Sahi, Sulukule’yi hatırlayan, oradan sürülen 5 bin kişiye ne olduğunu bilen var mı?
“Sulukule bataklıktı, hırsız yatağıydı, uyuşturucu ve kadın kız satılan yerdi” diyenlerin Sulukule’den sonraki yıllarda İstanbul’da hırsızlık, uyuşturucu ve kadın satışının kaç kat arttığından haberi var mı? Ben merak edip azıcık taradım. Türkiye İstatistik Kurumunun verilerine göre 2009 ile 2019 arasındaki 10 yılda ortalama 10 kat artmış bütün bu suçlar. Son 3 yılın sayılarını bulamadım…
Hadi sayılara boş verelim, istatistikler yalancıdır diyelim. Peki, bu satılmaması gerektiği halde satılan malların (!) alıcıları ya da çalıcıları kimlerdir?

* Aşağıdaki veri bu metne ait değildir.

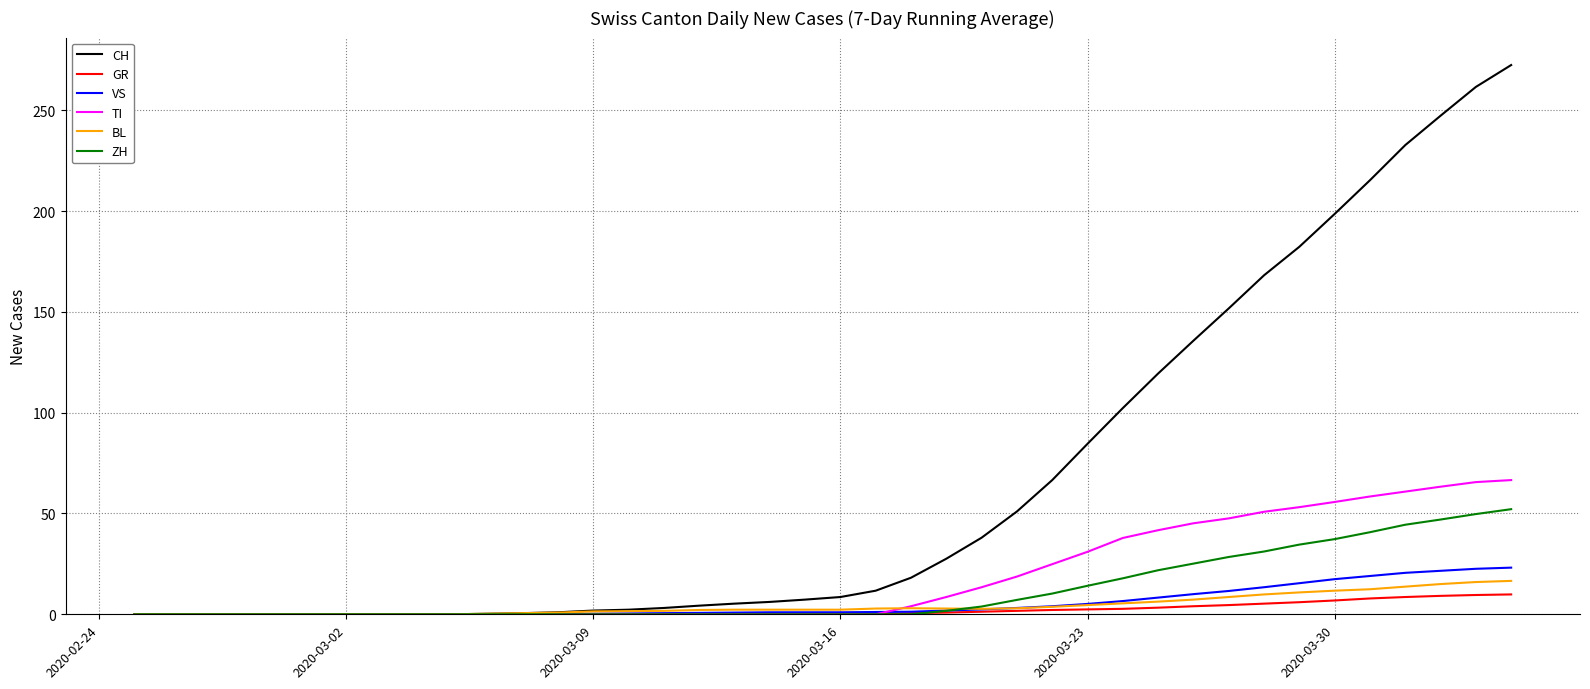

What is the difference between the maximum and second lowest values in the TI series?

66.6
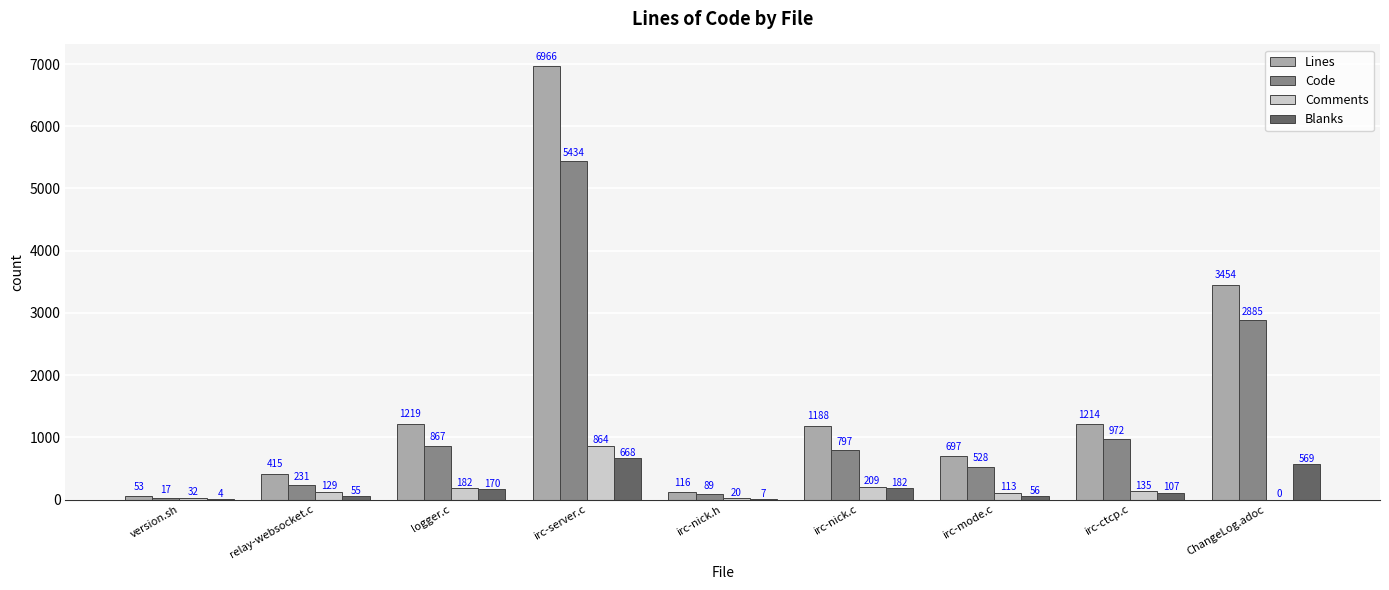

Does the chart contain stacked bars?

No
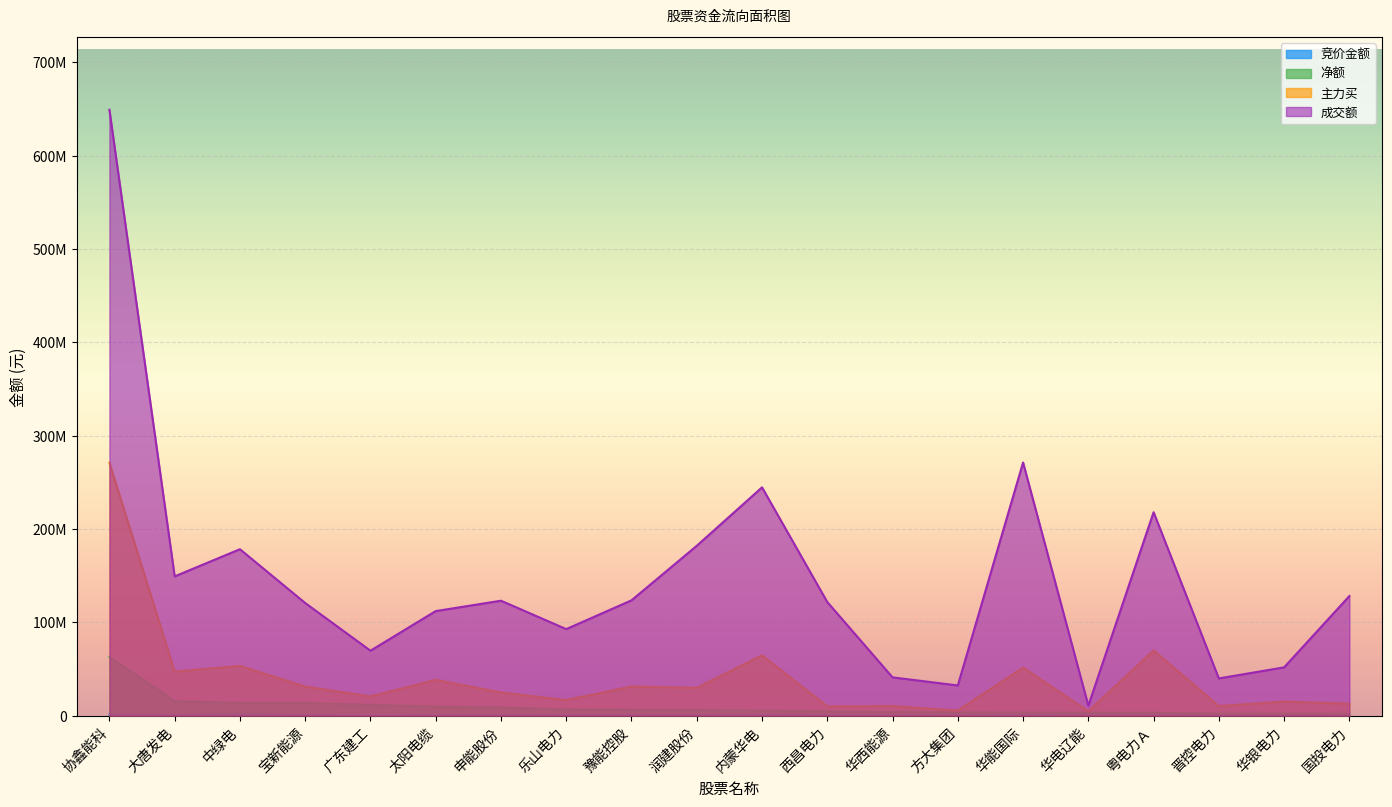

Reading left to right, list all the values displayed in this chart.

竞价金额: 协鑫能科=1145214	大唐发电=493174	中绿电=1925861	宝新能源=190850	广东建工=29025	太阳电缆=196587	申能股份=407517	乐山电力=177786	豫能控股=688721	润建股份=502299	内蒙华电=997150	西昌电力=495180	华西能源=128512	方大集团=45984	华能国际=847616	华电辽能=12444	粤电力Ａ=532150	晋控电力=123066	华银电力=295596	国投电力=142140
净额: 协鑫能科=62846151	大唐发电=15447580	中绿电=13619696	宝新能源=13377957	广东建工=11522587	太阳电缆=9554211	申能股份=8685792	乐山电力=6578295	豫能控股=6188854	润建股份=5905531	内蒙华电=5384383	西昌电力=4411928	华西能源=3881720	方大集团=3364865	华能国际=3101223	华电辽能=2963597	粤电力Ａ=2924635	晋控电力=2198752	华银电力=2186976	国投电力=1731164
主力买: 协鑫能科=270911261	大唐发电=47132698	中绿电=53198869	宝新能源=31129929	广东建工=20497315	太阳电缆=38299926	申能股份=24755731	乐山电力=16641104	豫能控股=31184799	润建股份=29787186	内蒙华电=64543682	西昌电力=9910816	华西能源=10170624	方大集团=5399505	华能国际=51426876	华电辽能=4607172	粤电力Ａ=69817079	晋控电力=10217061	华银电力=15061456	国投电力=12700704
成交额: 协鑫能科=649136083	大唐发电=149178174	中绿电=178272000	宝新能源=120619132	广东建工=69546121	太阳电缆=111980442	申能股份=123093192	乐山电力=92673803	豫能控股=123505064	润建股份=181934085	内蒙华电=244557869	西昌电力=121675568	华西能源=40945645	方大集团=32308719	华能国际=271201621	华电辽能=10675166	粤电力Ａ=217930009	晋控电力=39806214	华银电力=51707504	国投电力=128085877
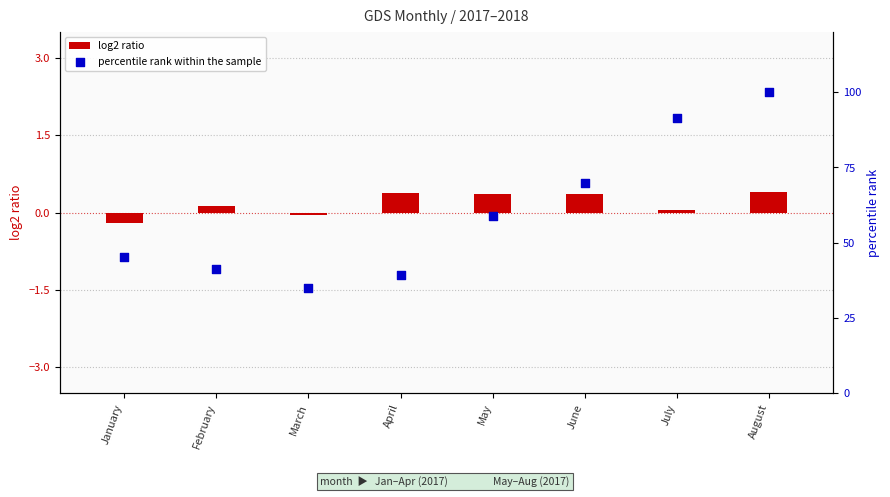

Which series reaches the maximum Y coordinate?

percentile rank within the sample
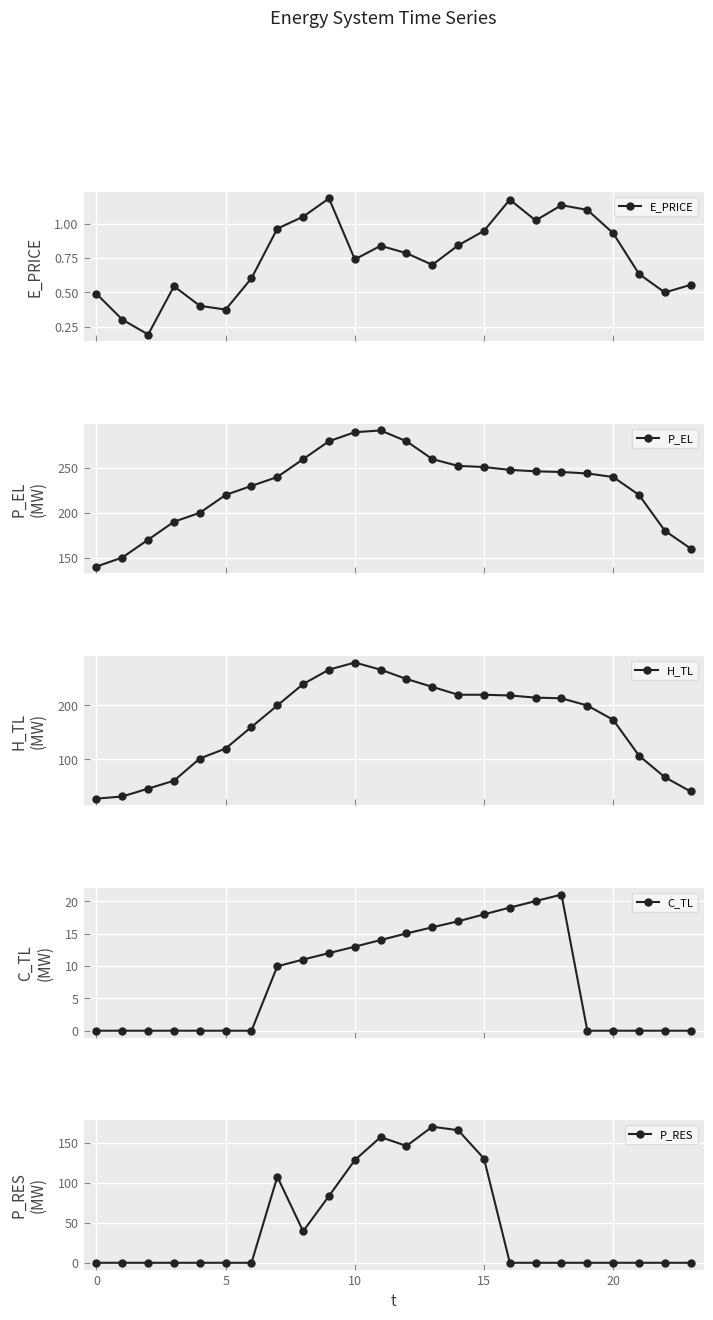

List the series in order of their peak value, lowest first.

E_PRICE, C_TL, P_RES, H_TL, P_EL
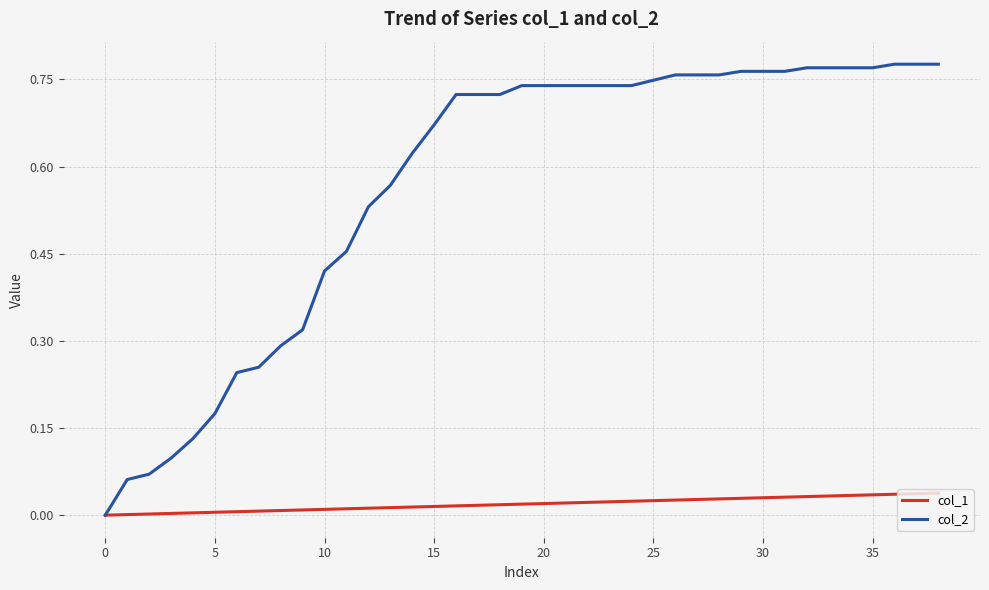

List the series in order of their peak value, highest first.

col_2, col_1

Onlardan hiç haber var mı? Talep olmasa arz mı olurmuş? Sulukule’de kız çocukları satılıyorduysa kimler alıyormuş?
Çingenler denizde de karada da şamar oğlanı. “Çingene arsız, Çingene hırsız, Çingene ahlaksız.” Çingenelerden boşaltılan yerlere çöküşenlerse ahlak abidesi(!).
Islah etmek lazımcıları bir türlü ıslah edemedi şu canına yandığımın dünyası…
Peki ya biz bakar körler, göz bebeklerimizi kısmayı öğrensek işe yarar mı ki?